**RECORDED DATA**
★ ★ ★ ★ ★

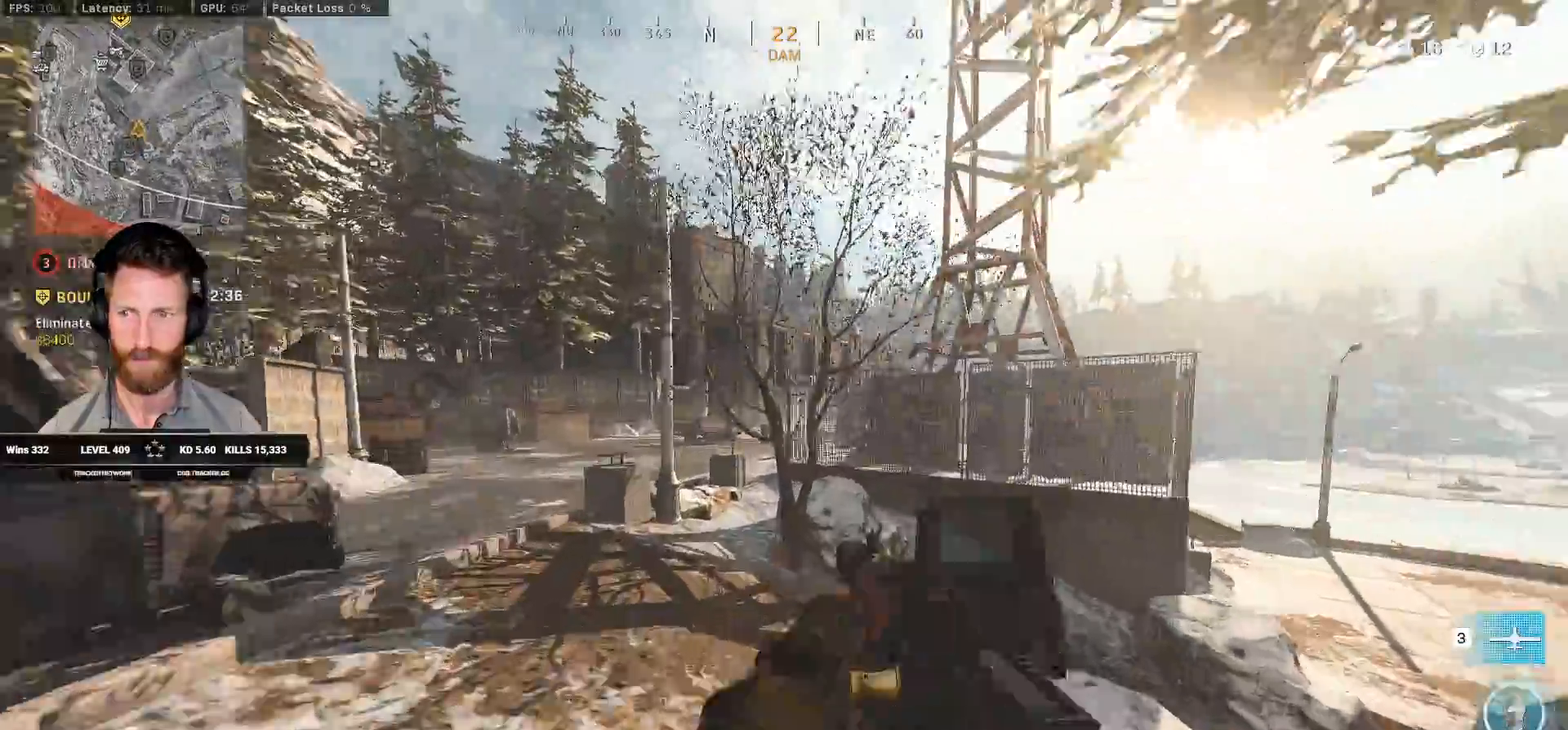
{"keys": ["shift", "w"], "mouse": [], "events": []}
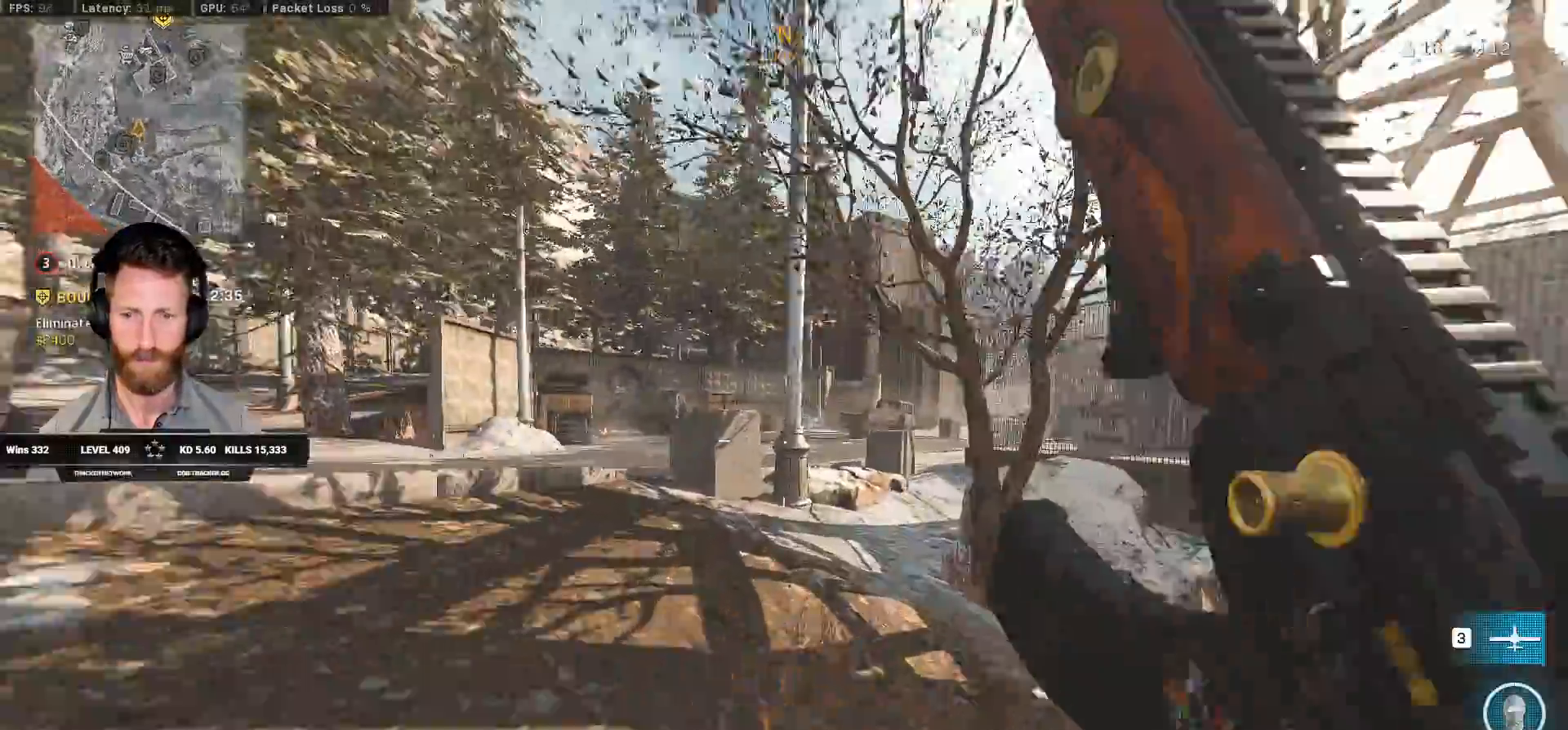
{"keys": ["shift", "w"], "mouse": [], "events": [[150, "d", "down"], [267, "d", "up"]]}
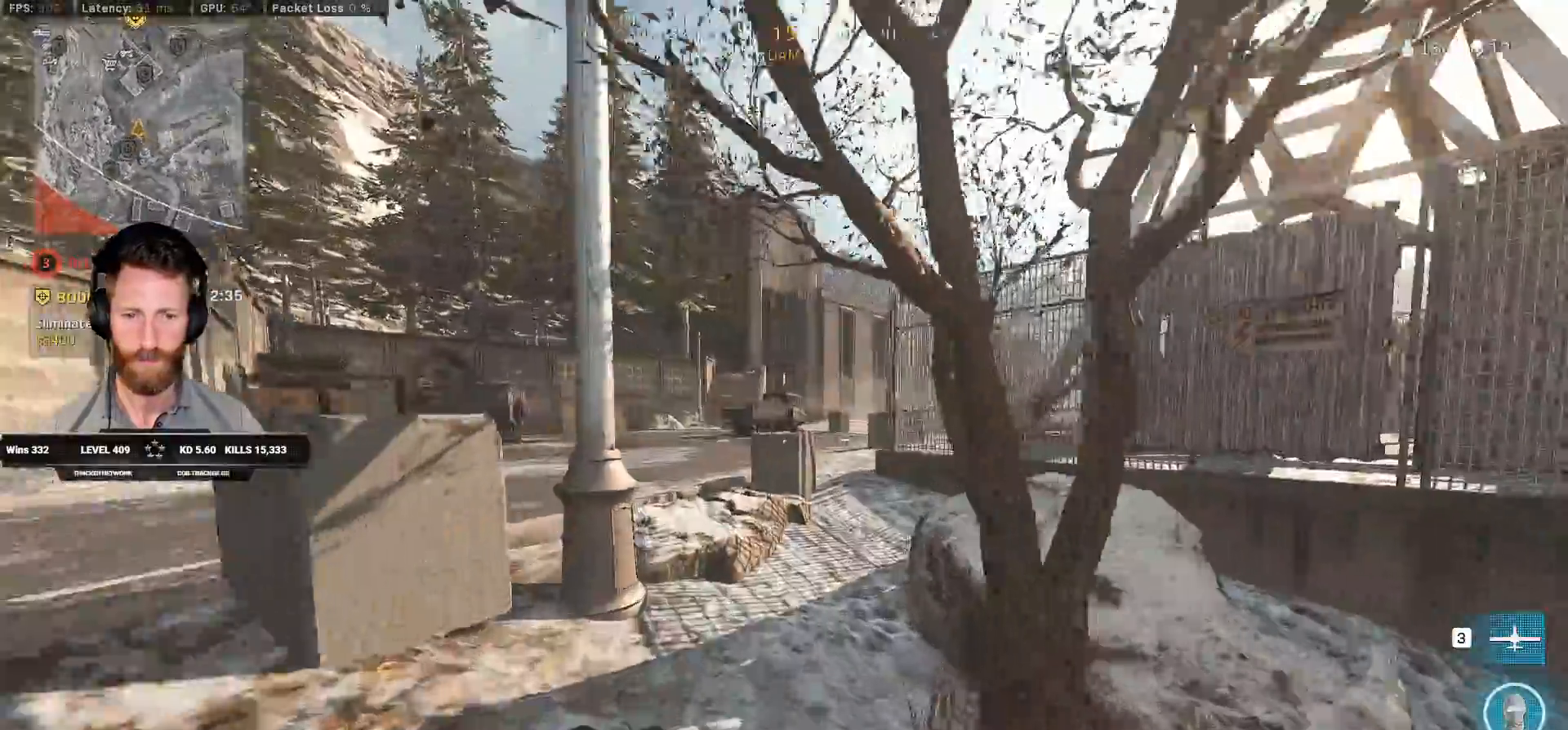
{"keys": ["a", "w"], "mouse": [], "events": [[317, "space", "down"], [367, "a", "down"], [450, "shift", "up"], [467, "space", "up"]]}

★ ★ ★ ★ ★

**EXERCISE DESCRIPTION**
Once more, please print the whole listing exactly, omitting each image.

**THE ANSWER**
{"keys": ["shift", "w"], "mouse": [], "events": []}
{"keys": ["shift", "w"], "mouse": [], "events": [[150, "d", "down"], [267, "d", "up"]]}
{"keys": ["a", "w"], "mouse": [], "events": [[317, "space", "down"], [367, "a", "down"], [450, "shift", "up"], [467, "space", "up"]]}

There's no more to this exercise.